ACTIVITY - Filter this data down to the lines that hold "page", and copy them.

MATERIAL SUPPLIED -
* * * *
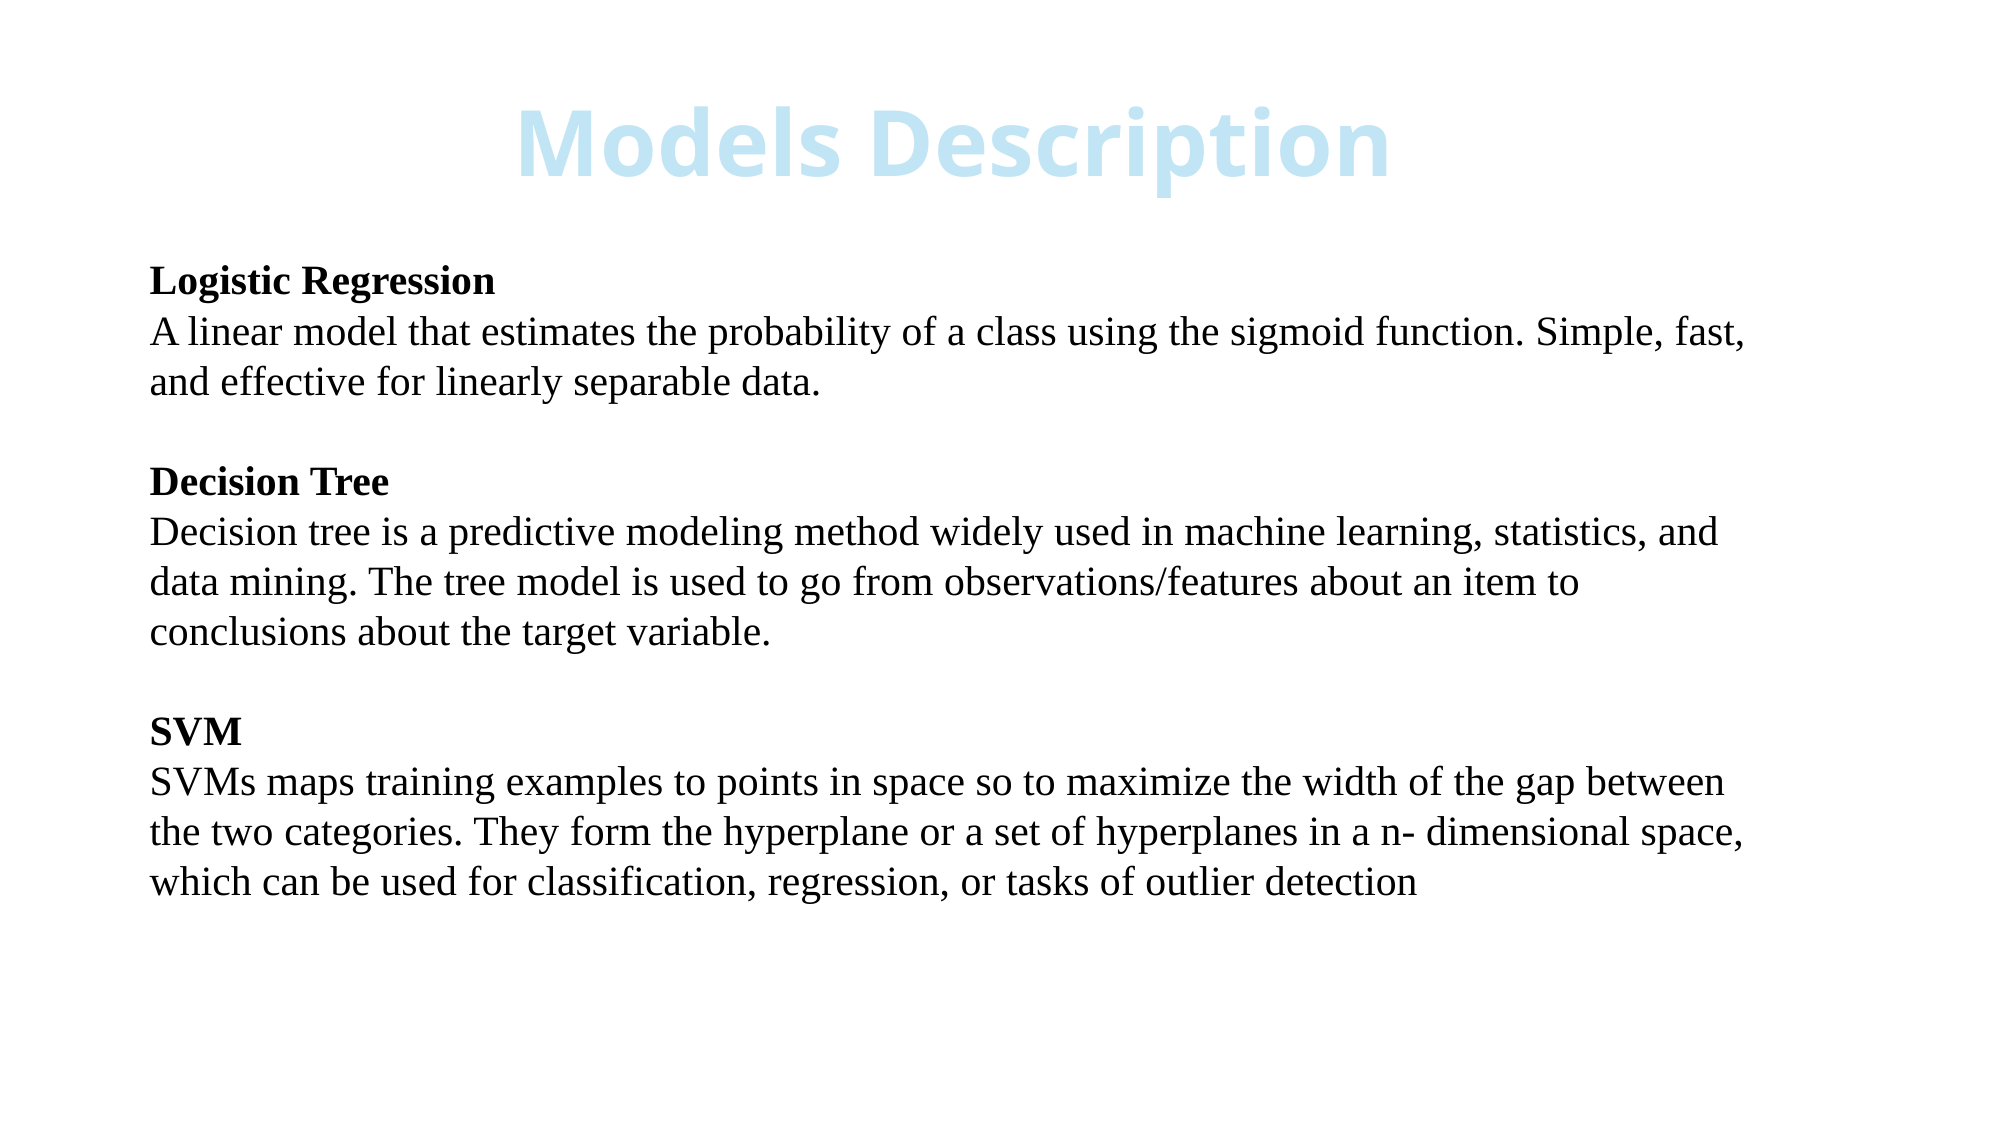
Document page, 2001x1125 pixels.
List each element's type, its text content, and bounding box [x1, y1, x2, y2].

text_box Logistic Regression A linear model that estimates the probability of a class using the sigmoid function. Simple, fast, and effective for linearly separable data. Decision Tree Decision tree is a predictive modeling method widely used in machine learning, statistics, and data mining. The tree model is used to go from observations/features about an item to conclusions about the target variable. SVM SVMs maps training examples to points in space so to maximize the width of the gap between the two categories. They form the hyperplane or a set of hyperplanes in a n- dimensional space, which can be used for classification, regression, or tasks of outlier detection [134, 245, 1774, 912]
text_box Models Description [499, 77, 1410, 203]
* * * *
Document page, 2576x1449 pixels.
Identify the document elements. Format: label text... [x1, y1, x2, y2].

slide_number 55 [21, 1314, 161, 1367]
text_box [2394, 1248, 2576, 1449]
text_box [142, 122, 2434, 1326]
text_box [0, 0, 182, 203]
* * * *
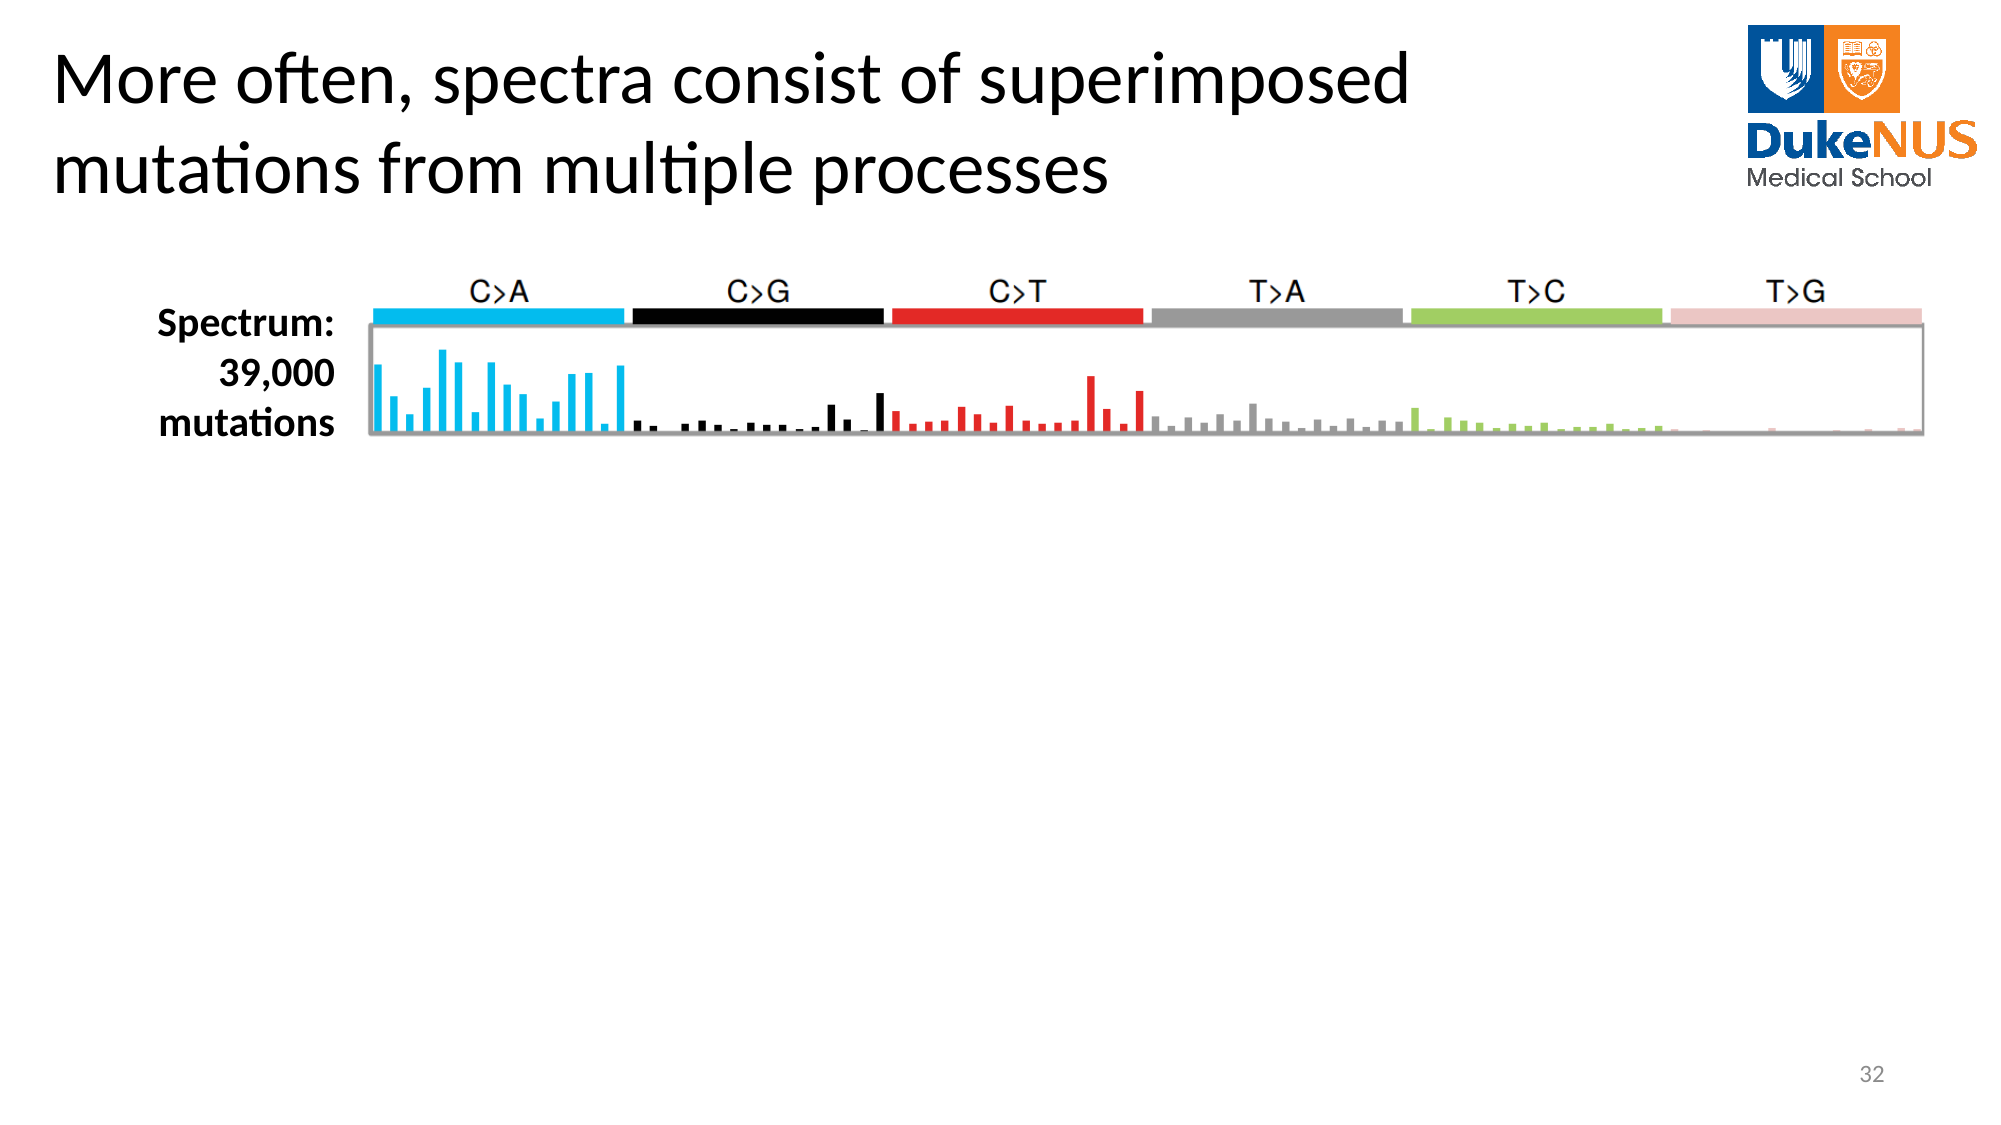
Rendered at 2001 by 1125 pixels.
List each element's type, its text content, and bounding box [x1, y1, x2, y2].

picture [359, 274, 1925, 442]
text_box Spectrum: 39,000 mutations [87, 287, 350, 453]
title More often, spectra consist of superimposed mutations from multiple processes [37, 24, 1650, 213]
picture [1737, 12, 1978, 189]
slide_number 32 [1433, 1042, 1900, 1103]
* * * *
TASK SOLUTION -
Document page, 2001x1125 pixels.
Document page, 2576x1449 pixels.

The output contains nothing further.